🆕 blog! “How do you decentralise emergency alerts?”
Twitter's decision to hobble its API has meant that a number of useful alerting bots might no longer function. Your local subway might not be able to Tweet each morning about delays on the line, nor will a tornado warning be displayed as you scroll through photos of brunch, and forget about …
@Edent Masto makes it harder to find these updates, but once you're following the alert account, you get alerts reliably, correct? It's just a problem if the "single source of truth" is published only on Masto like it is on Twitter.
#posse solves this - if the alert sites post mainly to a blog with an RSS feed, users can find (or make) a Masto account to follow it.
Still doesn't solve the discoverability issue you're trying to solve, but seems workable, no?
@tedcurran yes, once you follow - you're good.
But you need to follow the official account.
If a 3rd party has built a bot using an RSS feed, they can post fake alerts, or suppress alerts.

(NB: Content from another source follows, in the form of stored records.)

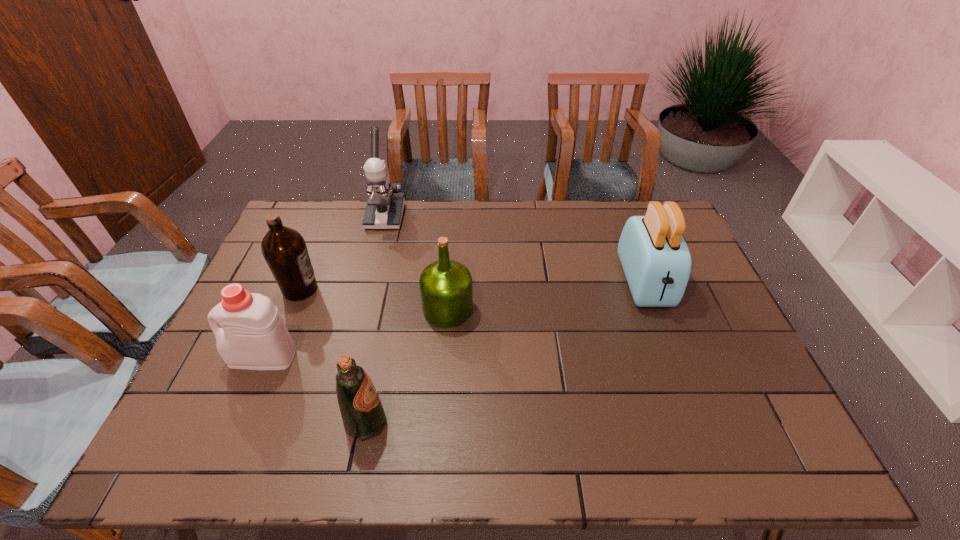
The image size is (960, 540). Find the location of `microscope`. microscope is located at coordinates (384, 209).

At what (x,y) coordinates should I click in order to perform the action: click on the rightmost object. Please return your answer as a coordinate pair (x, y). Looking at the image, I should click on (655, 258).

Find the location of `the leftmost olive oil`. the leftmost olive oil is located at coordinates (284, 249).

This screenshot has width=960, height=540. What are the coordinates of `the second object from right to left` in the screenshot? It's located at (446, 292).

I want to click on the second nearest object, so click(253, 336).

I want to click on the nearest object, so click(x=361, y=408).

Locate an element on the screen. This screenshot has width=960, height=540. the nearest olive oil is located at coordinates (361, 408).

You are a GUI agent. You are given a task and a screenshot of the screen. Output one action in this format:
    pyautogui.click(x=<x>, y=<y>)
    Task: Click on the vacant space located on the right of the microscope
    This screenshot has width=960, height=540.
    Given the screenshot: What is the action you would take?
    pyautogui.click(x=447, y=216)

At what (x,y) coordinates should I click in order to perform the action: click on vacant space located on the side of the rightmost object with the lever. Please return your answer as a coordinate pair (x, y). The width and height of the screenshot is (960, 540). Looking at the image, I should click on (674, 361).

This screenshot has height=540, width=960. In order to click on free space located 0.350m on the label of the leftmost olive oil in this screenshot , I will do `click(436, 289)`.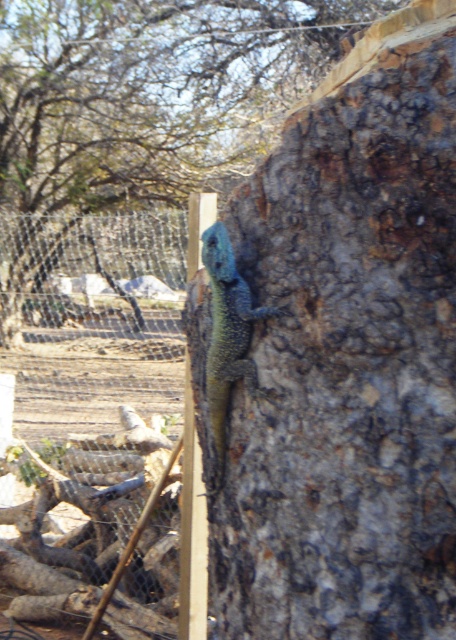
Which is below, wire mesh fence at left or blue-green scaly lizard at center?

blue-green scaly lizard at center is below.

Who is taller, wire mesh fence at left or blue-green scaly lizard at center?

Standing taller between the two is wire mesh fence at left.

Identify the location of wire mesh fence at left. (87, 396).

How far apart are smooth bark tree trunk at center and wire mesh fence at left?

The distance of smooth bark tree trunk at center from wire mesh fence at left is 8.76 feet.

Which is behind, point (301, 301) or point (174, 566)?

The point (174, 566) is more distant.

This screenshot has width=456, height=640. I want to click on smooth bark tree trunk at center, so click(x=348, y=356).

Who is higher up, smooth bark tree trunk at center or smooth bark tree at center?

smooth bark tree at center

Who is taller, smooth bark tree trunk at center or smooth bark tree at center?

Standing taller between the two is smooth bark tree at center.

Between point (331, 326) and point (140, 1), which one is positioned in front?

Point (331, 326) is more forward.

You are a GUI agent. You are given a task and a screenshot of the screen. Output one action in this format:
    pyautogui.click(x=<x>, y=<y>)
    Task: Click on the smooth bark tree trunk at center
    This screenshot has height=640, width=456.
    Given the screenshot: What is the action you would take?
    pyautogui.click(x=348, y=356)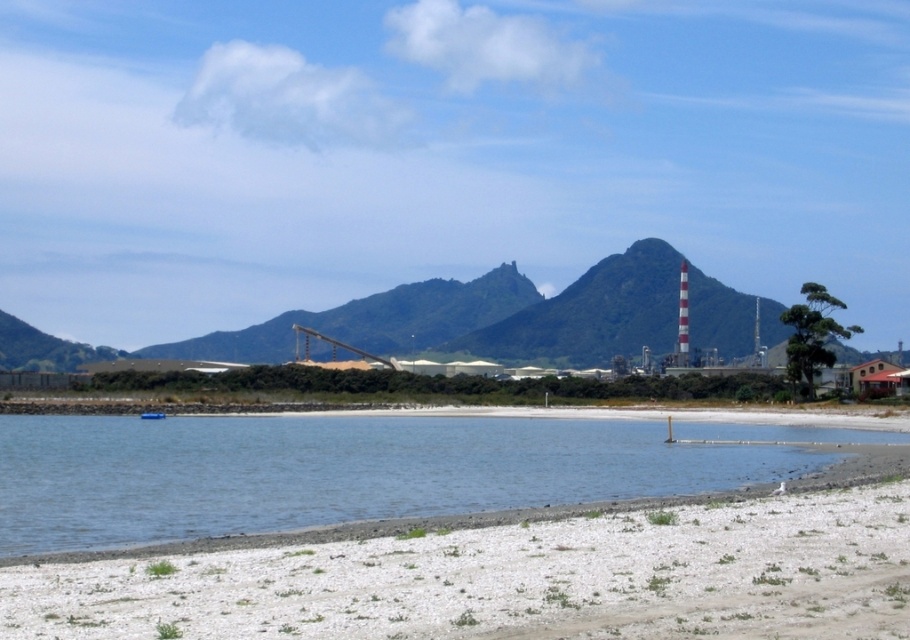
Is white gravelly sand at lower center below blue plastic boat at lower left?

Actually, white gravelly sand at lower center is above blue plastic boat at lower left.

Between white gravelly sand at lower center and blue plastic boat at lower left, which one has less height?

Standing shorter between the two is blue plastic boat at lower left.

The width and height of the screenshot is (910, 640). Describe the element at coordinates (513, 579) in the screenshot. I see `white gravelly sand at lower center` at that location.

Locate an element on the screen. The height and width of the screenshot is (640, 910). white gravelly sand at lower center is located at coordinates (513, 579).

Who is more forward, (23, 499) or (157, 412)?

Point (23, 499) is more forward.

Is blue water at lower left to the left of blue plastic boat at lower left from the viewer's perspective?

No, blue water at lower left is not to the left of blue plastic boat at lower left.

Does point (590, 461) lie behind point (155, 417)?

No, it is in front of (155, 417).

You are a GUI agent. You are given a task and a screenshot of the screen. Output one action in this format:
    pyautogui.click(x=<x>, y=<y>)
    Task: Click on the blue water at lower left
    This screenshot has width=910, height=640.
    Given the screenshot: What is the action you would take?
    pyautogui.click(x=355, y=468)

Who is more forward, (588, 572) or (750, 460)?

Point (588, 572)

Is point (123, 611) in front of point (7, 440)?

Yes, point (123, 611) is in front of point (7, 440).

I want to click on white gravelly sand at lower center, so click(513, 579).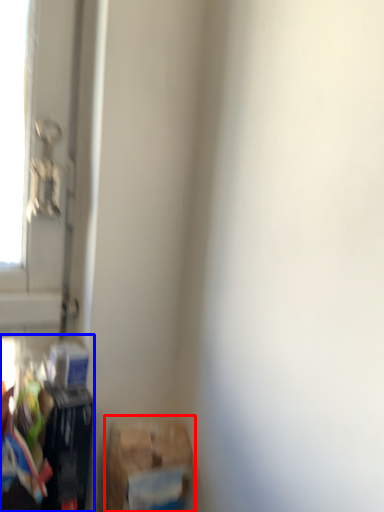
Question: Which object is further to the camera taking this photo, waste (highlighted by a red box) or waste (highlighted by a blue box)?

Choices:
 (A) waste
 (B) waste

Answer: (B)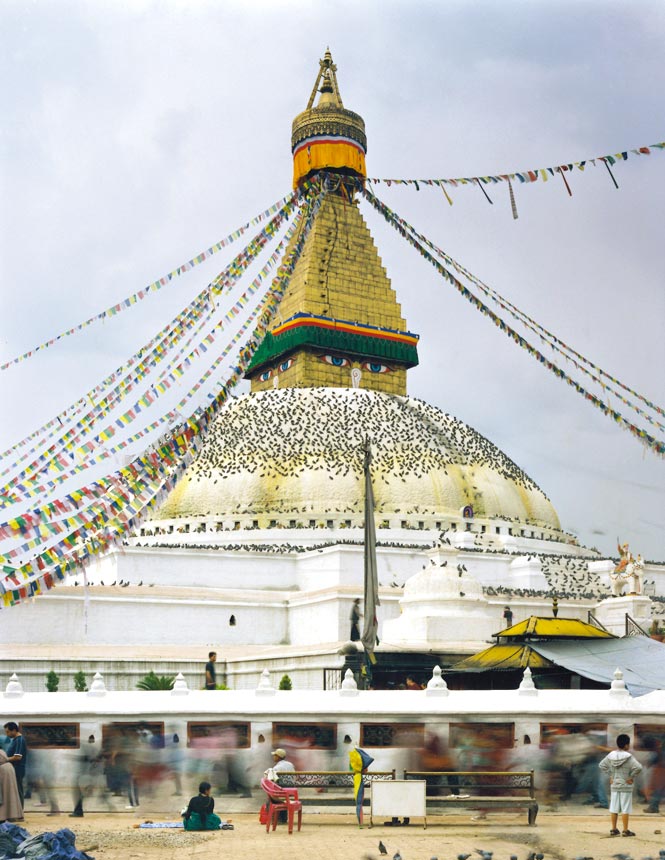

@Edent One issue with just using lat/lng/haversine is defining the area something applies to is often more complicated.
eg "River Calder flooding" wants to go to specific places like Hebden Bridge, Todmorden, Mytholmroyd
eg "Good chance of northen lights in Scotland and North England tonight" is a massive area
@Edent it’s a difficult one. It was good that we have (had?) a place where you know you can publish and the audience is there and can find you (remember me asking about how safe “search online for…?” actually is? This is a use case where someone will search for…, for good or bad)
But then we’re relying on that place being there and not being taken over and set alight
I’m hoping that mastodon becomes the short text replacement. I fear it won’t. Maybe I’m old and everyone uses TikTok now instead
@Edent Regarding discoverability, if profiles could have a similar location property you could search for “bot accounts in my vicinity” which would offer up applicable services.